Instrucciones de trabajo:
• 1. Indica, por favor, si cada afirmación coincide con el texto sobre la suplantación de identidad digital y responde sí o no citando literalmente las palabras del texto que lo deciden. (a) Este delito es uno de los ataques cibernéticos más comunes en todo el mundo. (b) El señuelo digital más habitual es una llamada telefónica. (c) Según Diana Kelley, los atacantes personalizan sus correos con información de la víctima sacada de las redes sociales.
• 2. Continúa el texto sobre la suplantación de identidad digital a partir de su última frase.

El estafador se hace pasar por una persona o empresa de confianza en una aparente comunicación oficial electrónica para sustraer datos privados de la víctima. (Foto: EFE)
El estafador se hace pasar por una persona o empresa de confianza en una aparente comunicación oficial electrónica para sustraer datos privados de la víctima. (Foto: EFE)
Redacción EC

El o la suplantación de la identidad digital es uno de los delitos online que más ha crecido en los últimos años y que mayor sofisticación ha ganado, convirtiéndolo con diferencia en uno de los ataques cibernéticos más comunes en todo el mundo.

Este tipo de crimen consiste en ganarse la confianza de la potencial víctima mediante una identidad falsa y obtener así información secreta como contraseñas, acceso a datos privados o control total sobre tarjetas y cuentas bancarias.

La práctica más común de este delito es enviar señuelos digitales, generalmente un correo electrónico o un mensaje de texto (SMS) que indica al destinatario que haga clic en un enlace, permitiendo a los piratas informáticos acceder a los datos de la víctima o introducir algún tipo de virus a sus aparatos electrónicos.

“Estamos viendo muchos casos de ‘phishing’ en los que los atacantes son cada vez más sofisticados. Usan información de la víctima obtenida en las redes sociales para personalizar los correos electrónicos que envían” y aumentar así la probabilidad de éxito de la estafa, explicó la jefa de ciberseguridad de Microsoft, Diana Kelley.

Datos:
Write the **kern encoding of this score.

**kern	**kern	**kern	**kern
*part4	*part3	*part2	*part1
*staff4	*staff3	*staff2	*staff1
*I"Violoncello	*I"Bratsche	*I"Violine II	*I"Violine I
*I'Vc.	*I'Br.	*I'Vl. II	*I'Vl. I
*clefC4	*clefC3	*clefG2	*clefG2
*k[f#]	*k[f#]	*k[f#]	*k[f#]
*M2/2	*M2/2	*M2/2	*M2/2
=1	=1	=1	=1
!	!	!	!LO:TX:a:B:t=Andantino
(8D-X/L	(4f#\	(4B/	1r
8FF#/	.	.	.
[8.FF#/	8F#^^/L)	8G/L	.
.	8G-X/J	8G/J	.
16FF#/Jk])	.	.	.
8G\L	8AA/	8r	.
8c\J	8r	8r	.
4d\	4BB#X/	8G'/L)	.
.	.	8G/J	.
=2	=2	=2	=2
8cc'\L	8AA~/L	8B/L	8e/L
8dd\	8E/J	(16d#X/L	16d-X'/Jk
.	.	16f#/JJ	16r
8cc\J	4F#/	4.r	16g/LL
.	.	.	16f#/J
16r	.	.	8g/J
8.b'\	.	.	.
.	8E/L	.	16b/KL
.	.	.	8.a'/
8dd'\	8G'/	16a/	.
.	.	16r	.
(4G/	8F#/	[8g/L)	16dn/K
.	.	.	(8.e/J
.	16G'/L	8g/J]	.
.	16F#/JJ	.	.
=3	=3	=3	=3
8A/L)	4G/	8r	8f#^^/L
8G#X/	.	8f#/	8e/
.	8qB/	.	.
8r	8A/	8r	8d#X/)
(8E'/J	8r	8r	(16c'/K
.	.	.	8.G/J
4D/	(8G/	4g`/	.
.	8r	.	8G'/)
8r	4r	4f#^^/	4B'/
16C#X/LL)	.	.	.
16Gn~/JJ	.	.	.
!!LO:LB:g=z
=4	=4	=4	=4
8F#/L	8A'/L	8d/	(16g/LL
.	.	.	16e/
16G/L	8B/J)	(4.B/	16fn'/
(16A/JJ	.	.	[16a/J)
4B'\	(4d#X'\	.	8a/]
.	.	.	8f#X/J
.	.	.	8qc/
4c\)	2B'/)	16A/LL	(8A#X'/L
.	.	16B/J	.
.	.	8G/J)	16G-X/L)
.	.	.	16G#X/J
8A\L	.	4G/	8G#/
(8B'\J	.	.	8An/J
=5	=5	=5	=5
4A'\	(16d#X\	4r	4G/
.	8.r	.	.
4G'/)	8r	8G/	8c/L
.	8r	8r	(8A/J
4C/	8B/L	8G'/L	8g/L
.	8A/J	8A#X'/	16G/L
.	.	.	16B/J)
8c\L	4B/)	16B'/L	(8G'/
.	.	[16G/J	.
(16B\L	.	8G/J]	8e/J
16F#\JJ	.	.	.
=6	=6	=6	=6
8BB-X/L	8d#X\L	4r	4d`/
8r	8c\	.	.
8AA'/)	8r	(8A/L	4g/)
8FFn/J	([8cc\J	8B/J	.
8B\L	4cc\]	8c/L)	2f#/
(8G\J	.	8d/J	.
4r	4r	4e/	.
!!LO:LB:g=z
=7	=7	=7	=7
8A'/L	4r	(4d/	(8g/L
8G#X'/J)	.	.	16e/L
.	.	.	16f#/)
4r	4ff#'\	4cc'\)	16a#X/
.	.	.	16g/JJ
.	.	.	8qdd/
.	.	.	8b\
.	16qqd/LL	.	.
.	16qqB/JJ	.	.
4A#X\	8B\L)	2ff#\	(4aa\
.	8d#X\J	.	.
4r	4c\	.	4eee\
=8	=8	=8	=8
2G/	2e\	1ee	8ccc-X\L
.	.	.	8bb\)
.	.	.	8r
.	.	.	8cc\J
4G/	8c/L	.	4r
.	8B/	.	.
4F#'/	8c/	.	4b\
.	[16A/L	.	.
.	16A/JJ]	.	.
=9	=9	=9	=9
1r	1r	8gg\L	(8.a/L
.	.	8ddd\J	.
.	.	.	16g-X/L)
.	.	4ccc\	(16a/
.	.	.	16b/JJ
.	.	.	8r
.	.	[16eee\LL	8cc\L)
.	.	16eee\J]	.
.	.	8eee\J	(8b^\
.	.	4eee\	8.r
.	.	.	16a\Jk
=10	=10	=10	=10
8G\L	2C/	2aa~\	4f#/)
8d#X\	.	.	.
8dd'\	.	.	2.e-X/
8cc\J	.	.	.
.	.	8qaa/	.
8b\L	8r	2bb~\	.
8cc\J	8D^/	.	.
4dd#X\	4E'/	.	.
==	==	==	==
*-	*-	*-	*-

Respuestas por tarea:
• 1.
(a) Sí: «convirtiéndolo con diferencia en uno de los ataques cibernéticos más comunes en todo el mundo».
(b) No: «generalmente un correo electrónico o un mensaje de texto (SMS)».
(c) Sí: «Usan información de la víctima obtenida en las redes sociales para personalizar los correos electrónicos que envían».

• 2.
En su último Informe de Inteligencia en Seguridad, Microsoft halló que, de una muestra aleatoria de correos electrónicos analizados, un 0,7% contenían "phishing".

Aunque a primera vista esta cifra pueda parecer menor, esto significa que aproximadamente 1 de cada 150 correos analizados fue un intento de conseguir acceso ilegal a datos mediante la suplantación de identidad.

El 0,7% es, además, significativamente superior al 0,49% detectado el año pasado, en abril de 2018, y cinco veces más que el 0,14% de enero de 2018.

“Aquí ya no se trata del ejemplo clásico de correo fraudulento en el que un príncipe de un país lejano solicita ayuda económica para recuperar su trono y promete una compensación. Lo que vemos ahora son mensajes que realmente parece que provengan de una fuente conocida por el receptor, muy detallados”, agregó la jefa de ciberseguridad de Microsoft.